Tengo encima de mi mesa un correo electrónico de alguien muy querido, residente en los Estados Unidos, que interpreta el momento actual con la ligereza insensata propia de una derecha obtusa y obsoleta que no precisa dosis extraordinarias de manipulación gubernamental para tener las ideas así de claras y ofensivas: "Aquí se ha dicho (en los EE UU) que lo ocurrido en las últimas 48 horas no tiene precedente y que se ha conseguido un golpe de Estado con solo 200 muertos. Ha ganado el terrorismo nacional e internacional.
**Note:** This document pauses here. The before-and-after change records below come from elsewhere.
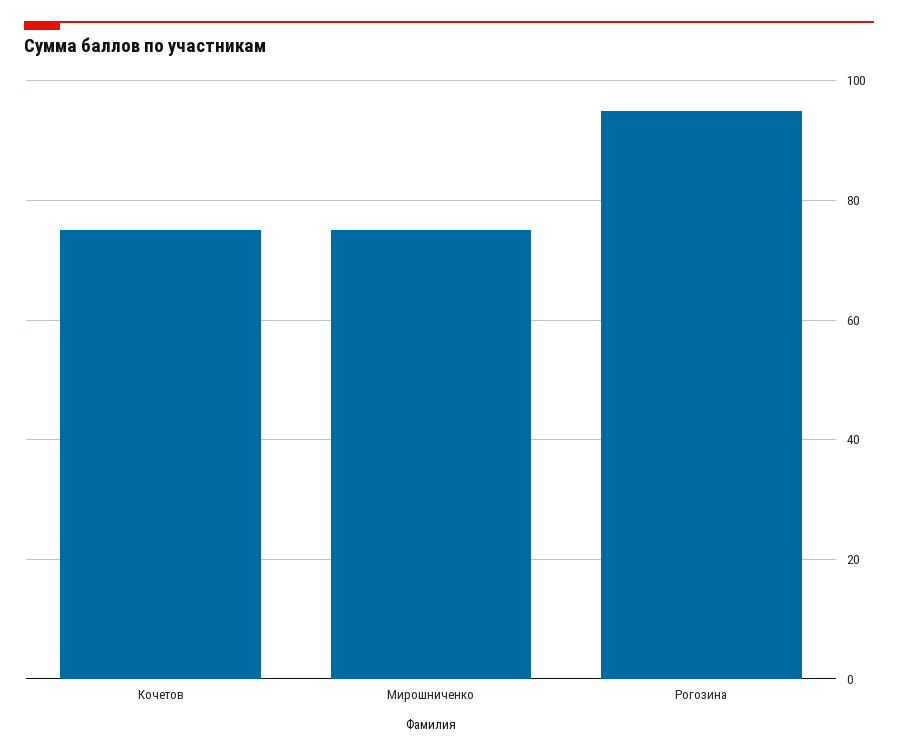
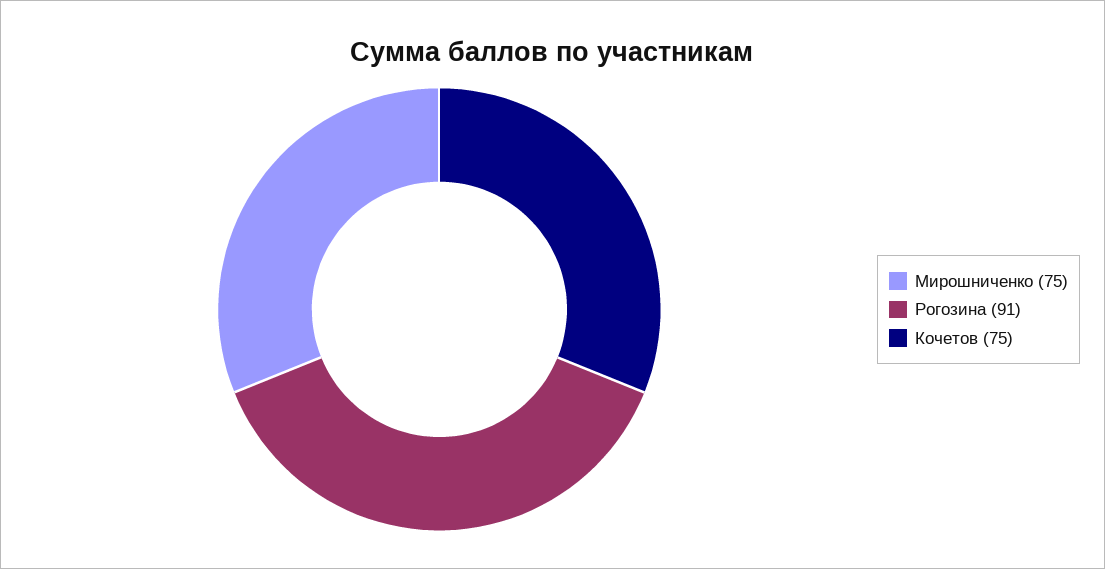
  {
    "Кочетов": 75,
    "Мирошниченко": 75,
-   "Рогозина": 95
+   "Рогозина": 91
  }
Ha ganado la sinvergozonería y sinrazón destronando a un gobierno serio, profesional, honrado, que sale del poder por la puerta de servicio con el rabo entre las piernas y un desagradecimiento por parte de una ciudadanía aborregada sin un dedo de frente que salio mejorada en multiples cosas en la ultima legislatura". Luego de obsequiarle adulaciones "al gran estadista Aznar", y de aludir a "la inmadurez de los votantes (...) una juventud bastante agilipollada que en ese país -España- vive en casa de papá y mamá"), el comunicante electrónico añade que es incomprensible que de la noche a la mañana un partido que ganó por mayoría "pierda todo y gane el negociador con el terrorismo, gracias a un ataque terrorista inmenso". La despedida, por otra parte, no puede ser mas elocuente: "Un saludo y paciencia". O lo que es lo mismo: tú me entiendes, abracémonos y esperemos, fundidos en ese abrazo, que el nuevo gobierno empiece a equivocarse.
Tampoco este correo existe. Me niego a que exista. Y rechazo haberlo recibido rebotado por el interlocutor del anterior comunicante quien, despechado por la victoria del PSOE, cede al mas pobre y efímero desahogo emocional.
Nada de esto ha existido. Todo es virtual, imaginario, onírico.
Mi viaje de cercanias tuvo por tanto esta semana un recorrido corto y triste. Un día me refugié en un hotel de Valencia donde, sentado en el salón, pude escuchar aun sin quererlo opiniones de unos rancios contertulios, hombres vocingleros y prepotentes burgueses que emitían juicios y sentencias como nostálgicos trasnochados magistrados en la Audiencia Territorial. Uno recordaba las colas de afligidos españoles que, al morir Franco, desfilaron ante el difunto. Otro apostilló que a las masas las llevan a bandazos los políticos de izquierdas. Y un tercer tertuliano cruzó las piernas, echó humo de su cigarro habano por nariz y boca y, acto seguido, sentenció: "Nunca me cansaré de repetir que no puede valer lo mismo el voto de un albañil que el voto de un ingeniero".
Cerré los ojos. ¿También estas frases las habré soñado? Porque en el sueño (si era sueño) yo me levantaba y me acercaba al caballero en cuestión y le preguntaba, sin ánimo de ofender, si se consideraba él mismo un modesto peón de albañil o el jefe supremo de todos los ingenieros.
No dije nada. Nada puede ser así, nada tan deprimente ni descorazonador, pensé. Ni siquiera una leve y fugaz ensoñación.